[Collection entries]
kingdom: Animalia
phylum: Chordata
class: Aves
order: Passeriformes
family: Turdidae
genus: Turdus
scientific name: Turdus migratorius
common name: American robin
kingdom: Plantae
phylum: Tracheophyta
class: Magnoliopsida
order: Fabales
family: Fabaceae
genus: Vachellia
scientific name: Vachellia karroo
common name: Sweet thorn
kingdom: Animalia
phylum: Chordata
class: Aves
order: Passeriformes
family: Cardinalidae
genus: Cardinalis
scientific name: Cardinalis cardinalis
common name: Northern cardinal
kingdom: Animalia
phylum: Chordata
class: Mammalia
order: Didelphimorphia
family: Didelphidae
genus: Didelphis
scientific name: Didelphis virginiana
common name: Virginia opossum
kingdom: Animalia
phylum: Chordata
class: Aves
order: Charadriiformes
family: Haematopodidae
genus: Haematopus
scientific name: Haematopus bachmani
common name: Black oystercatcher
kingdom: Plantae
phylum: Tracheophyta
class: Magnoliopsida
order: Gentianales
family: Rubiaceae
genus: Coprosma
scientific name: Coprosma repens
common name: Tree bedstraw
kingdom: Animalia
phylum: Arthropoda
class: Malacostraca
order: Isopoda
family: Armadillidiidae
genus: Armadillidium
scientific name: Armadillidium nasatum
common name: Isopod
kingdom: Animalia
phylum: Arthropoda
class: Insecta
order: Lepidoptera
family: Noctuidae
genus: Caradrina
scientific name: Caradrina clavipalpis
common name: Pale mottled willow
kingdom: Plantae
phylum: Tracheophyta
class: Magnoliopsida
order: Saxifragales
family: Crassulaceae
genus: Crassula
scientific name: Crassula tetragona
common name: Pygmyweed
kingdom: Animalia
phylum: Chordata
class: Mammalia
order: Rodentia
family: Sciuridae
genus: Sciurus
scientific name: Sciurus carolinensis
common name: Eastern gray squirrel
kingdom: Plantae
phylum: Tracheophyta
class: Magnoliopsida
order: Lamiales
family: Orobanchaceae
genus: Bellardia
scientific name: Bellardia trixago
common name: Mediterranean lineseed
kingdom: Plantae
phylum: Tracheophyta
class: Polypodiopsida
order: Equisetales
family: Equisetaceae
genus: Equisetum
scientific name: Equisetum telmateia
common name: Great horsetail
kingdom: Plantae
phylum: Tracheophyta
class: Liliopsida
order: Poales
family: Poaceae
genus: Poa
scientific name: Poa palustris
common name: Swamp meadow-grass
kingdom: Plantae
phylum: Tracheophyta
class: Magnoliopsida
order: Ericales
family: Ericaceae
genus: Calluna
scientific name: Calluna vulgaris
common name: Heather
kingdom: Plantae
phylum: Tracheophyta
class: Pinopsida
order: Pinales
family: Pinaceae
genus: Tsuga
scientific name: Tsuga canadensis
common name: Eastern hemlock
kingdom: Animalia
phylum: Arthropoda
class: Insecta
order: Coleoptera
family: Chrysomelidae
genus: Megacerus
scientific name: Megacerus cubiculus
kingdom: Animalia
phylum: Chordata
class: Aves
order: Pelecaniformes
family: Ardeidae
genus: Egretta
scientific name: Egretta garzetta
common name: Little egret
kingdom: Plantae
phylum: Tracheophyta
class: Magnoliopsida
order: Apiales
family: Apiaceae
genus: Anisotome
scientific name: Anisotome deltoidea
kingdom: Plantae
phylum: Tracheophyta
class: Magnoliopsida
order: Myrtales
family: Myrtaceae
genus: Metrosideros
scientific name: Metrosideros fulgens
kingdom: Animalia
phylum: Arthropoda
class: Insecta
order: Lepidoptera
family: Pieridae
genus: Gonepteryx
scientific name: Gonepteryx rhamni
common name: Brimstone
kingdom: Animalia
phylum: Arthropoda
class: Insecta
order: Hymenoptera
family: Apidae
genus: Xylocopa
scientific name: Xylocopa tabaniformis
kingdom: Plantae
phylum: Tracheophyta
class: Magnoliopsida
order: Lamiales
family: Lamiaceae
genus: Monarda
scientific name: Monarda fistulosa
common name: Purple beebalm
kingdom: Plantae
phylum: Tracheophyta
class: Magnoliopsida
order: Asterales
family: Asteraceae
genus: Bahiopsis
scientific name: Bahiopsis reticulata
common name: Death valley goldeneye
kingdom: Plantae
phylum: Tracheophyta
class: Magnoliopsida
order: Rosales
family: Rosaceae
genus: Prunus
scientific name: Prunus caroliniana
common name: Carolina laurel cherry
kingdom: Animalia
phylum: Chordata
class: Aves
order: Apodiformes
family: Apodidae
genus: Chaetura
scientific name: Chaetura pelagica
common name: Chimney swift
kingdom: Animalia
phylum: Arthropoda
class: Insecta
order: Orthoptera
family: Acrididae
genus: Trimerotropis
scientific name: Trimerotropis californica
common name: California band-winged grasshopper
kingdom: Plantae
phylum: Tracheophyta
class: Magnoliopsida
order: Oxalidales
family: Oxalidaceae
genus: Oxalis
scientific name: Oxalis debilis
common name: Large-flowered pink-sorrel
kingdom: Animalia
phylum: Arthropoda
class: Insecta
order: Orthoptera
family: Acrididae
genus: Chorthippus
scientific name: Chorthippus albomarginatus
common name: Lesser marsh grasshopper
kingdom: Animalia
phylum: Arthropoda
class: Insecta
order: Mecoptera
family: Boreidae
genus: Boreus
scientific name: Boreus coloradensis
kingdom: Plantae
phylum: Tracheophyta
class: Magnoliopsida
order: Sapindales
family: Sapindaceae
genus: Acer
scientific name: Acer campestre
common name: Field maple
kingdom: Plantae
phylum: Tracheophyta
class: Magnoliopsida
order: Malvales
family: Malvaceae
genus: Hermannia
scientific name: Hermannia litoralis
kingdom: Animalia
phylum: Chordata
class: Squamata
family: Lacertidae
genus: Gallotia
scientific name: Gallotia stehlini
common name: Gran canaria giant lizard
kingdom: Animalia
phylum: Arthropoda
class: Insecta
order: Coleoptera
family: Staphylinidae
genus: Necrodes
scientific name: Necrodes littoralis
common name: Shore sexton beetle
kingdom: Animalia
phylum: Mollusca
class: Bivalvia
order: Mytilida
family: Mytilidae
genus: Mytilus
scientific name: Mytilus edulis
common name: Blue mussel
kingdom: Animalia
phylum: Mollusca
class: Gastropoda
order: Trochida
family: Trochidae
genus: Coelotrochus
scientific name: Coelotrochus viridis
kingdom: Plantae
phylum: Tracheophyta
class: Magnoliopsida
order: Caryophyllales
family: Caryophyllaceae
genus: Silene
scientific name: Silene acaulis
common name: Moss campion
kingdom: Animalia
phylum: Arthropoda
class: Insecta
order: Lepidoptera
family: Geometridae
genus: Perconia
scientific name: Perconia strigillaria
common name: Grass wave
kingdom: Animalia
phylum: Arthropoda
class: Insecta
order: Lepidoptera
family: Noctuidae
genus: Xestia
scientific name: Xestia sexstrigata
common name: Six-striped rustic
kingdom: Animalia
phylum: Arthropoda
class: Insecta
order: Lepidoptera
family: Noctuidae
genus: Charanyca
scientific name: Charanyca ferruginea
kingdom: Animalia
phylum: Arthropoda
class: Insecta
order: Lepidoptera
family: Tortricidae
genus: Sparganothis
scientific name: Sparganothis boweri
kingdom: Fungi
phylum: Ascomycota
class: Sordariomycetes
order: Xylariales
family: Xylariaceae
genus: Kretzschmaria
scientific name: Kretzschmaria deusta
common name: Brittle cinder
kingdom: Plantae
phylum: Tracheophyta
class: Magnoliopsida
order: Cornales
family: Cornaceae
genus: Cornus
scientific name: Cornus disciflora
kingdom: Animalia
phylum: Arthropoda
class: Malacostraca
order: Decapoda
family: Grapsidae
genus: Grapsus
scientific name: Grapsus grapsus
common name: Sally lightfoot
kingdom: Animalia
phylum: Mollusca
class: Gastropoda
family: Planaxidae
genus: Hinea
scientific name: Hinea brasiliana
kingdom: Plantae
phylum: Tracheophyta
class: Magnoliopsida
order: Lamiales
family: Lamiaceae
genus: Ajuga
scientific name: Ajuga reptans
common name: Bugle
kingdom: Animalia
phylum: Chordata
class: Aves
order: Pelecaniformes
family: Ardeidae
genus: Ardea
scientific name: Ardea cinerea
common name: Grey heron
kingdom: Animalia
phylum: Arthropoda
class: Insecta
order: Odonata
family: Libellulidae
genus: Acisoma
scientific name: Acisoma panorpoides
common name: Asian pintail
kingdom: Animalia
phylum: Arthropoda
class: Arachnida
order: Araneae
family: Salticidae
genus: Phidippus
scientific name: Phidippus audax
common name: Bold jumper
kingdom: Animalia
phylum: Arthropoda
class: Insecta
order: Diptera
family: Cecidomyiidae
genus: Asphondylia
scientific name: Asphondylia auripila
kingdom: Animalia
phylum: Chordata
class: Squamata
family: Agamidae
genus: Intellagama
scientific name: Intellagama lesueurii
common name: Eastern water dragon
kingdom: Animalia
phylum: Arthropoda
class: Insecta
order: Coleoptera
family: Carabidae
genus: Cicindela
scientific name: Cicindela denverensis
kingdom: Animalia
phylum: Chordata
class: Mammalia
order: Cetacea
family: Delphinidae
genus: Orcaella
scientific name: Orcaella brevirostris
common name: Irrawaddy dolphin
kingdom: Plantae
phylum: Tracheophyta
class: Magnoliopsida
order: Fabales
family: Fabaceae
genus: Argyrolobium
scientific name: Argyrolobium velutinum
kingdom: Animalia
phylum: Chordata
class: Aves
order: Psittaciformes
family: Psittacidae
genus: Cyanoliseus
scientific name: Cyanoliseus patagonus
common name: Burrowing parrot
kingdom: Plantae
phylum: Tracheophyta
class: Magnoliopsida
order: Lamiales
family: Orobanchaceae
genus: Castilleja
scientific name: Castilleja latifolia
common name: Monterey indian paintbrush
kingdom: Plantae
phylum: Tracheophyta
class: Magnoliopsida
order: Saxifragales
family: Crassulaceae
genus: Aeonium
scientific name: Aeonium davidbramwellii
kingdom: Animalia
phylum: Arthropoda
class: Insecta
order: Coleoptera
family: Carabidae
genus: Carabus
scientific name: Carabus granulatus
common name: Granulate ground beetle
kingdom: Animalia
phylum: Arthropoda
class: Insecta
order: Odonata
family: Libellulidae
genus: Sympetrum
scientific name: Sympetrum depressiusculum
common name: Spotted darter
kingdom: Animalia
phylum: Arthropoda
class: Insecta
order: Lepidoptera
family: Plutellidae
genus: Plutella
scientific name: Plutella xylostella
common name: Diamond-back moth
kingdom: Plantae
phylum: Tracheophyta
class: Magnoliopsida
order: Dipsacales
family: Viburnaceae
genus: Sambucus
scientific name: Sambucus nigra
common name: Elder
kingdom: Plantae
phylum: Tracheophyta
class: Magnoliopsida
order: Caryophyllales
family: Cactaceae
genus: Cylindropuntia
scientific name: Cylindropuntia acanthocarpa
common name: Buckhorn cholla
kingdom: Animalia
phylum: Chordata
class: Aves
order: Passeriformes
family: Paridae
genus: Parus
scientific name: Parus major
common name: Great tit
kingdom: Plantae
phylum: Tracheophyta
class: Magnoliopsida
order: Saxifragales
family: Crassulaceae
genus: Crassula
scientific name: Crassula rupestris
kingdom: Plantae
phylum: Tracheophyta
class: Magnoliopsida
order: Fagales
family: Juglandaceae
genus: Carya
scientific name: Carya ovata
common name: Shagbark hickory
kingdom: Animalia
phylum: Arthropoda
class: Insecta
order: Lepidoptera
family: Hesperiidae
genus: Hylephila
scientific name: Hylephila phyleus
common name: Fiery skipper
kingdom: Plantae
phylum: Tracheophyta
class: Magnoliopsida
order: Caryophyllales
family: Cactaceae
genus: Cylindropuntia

» REQUEST: From the records above, pick out and copy every line that contains the word "Eastern".

» CORRECT RESPONSE:
common name: Eastern gray squirrel
common name: Eastern hemlock
common name: Eastern water dragon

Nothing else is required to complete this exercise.